Essentially the same format as its predecessor Borat from 2006, Sacha Baron Cohen’s Brüno serves up raunchy political incorrectness on an über-gay platter.  This time around, Cohen portrays schminked-out Austrian fashion commentator Brüno, recently fired from his avant-garde show, Funkyzeit, due to a costume mishap involving a Velcro jumpsuit.  Out of work and banned from the fashion scene, he immigrates to America to become "the most famous Austrian since Hitler."   His journey from Hollywood to the heart of the USA includes Jerry Springer-esque talk shows, Deep South hunting parties and of course a trip to the anal bleaching parlor.  Each optimistic attempt for fame lands Brüno deeper in the gutter, as does the level of humor. Ladies who lunch, beware!

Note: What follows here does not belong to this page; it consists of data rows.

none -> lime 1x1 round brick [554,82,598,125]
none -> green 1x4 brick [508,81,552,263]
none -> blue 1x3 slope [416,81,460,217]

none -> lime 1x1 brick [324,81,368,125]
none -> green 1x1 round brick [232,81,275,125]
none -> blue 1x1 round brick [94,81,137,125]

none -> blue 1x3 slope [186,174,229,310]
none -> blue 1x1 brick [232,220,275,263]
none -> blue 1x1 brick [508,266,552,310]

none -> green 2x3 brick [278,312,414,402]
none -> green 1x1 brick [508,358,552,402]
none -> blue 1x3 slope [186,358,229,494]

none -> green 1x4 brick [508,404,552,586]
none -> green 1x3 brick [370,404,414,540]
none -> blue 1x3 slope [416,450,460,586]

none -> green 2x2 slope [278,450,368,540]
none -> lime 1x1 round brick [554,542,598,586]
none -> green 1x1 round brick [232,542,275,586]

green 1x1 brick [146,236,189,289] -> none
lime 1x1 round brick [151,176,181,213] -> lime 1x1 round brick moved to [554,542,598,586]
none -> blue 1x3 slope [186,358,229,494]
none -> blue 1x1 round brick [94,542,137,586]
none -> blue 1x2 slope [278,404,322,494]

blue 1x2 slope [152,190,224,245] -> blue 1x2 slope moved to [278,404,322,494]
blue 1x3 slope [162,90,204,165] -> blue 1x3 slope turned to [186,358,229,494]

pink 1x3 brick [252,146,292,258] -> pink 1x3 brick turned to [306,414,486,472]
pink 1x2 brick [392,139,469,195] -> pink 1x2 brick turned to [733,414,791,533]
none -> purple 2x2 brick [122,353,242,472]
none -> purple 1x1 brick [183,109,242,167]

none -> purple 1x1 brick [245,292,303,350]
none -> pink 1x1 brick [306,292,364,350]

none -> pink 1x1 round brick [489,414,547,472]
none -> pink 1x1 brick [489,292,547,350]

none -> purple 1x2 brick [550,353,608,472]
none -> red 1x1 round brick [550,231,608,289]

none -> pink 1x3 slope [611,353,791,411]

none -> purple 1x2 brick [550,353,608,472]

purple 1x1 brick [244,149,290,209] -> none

Of the many parallels between Borat and Brüno, Cohen manages to portray both of these characters with cultural naivité, blunt challenges to American values through outlandish antics, extreme physical humor that exceeds most sensitivities, and an endearing “inner child” that excuses his many rude yet astute observations.  Instead of bringing out the pitchforks, we end up laughing at and with him simultaneously. Cohen loves to “do” hotel room scenes, taunt semi-celebrities, bait politicians and poke evangelists with a reality stick, and we love him for doing so. While Borat lampoons third world foreigners by simply being Borat, and Brüno oozes gayness while celebrating sluttiness, neither suffer like the real target of these films — the unsuspecting American public.  

If Brüno oversteps any homosexual boundaries, it perhaps would only be the comfort line of his (adolescent) male core audience. That being said, he sidesteps some serious issues by supplying plenty of diversionary slapstick dildos, costumes, pantomimes, pygmy partners and bondage equipment, all maxed out to seem ridiculous rather than realistic.  
 
Brüno will especially tickle the funny bone of many bilinguists; his Austrian “Denglish” is often un-subtitled and the delectable massacre of both languages offers a whole sideline of giggles for those who can understand both German and English (see it in English for the outrageous accent). Brüno looks exceptionally lovely in full make-up and blond-frosted highlights on his blow-dried hairdo; his wardrobe is a Euro-trash delight and as integral to the story as the Umlaut that adorns the Universal Studio “U”.  Leave your halo at home and enjoy Brüno for all the wrong reasons.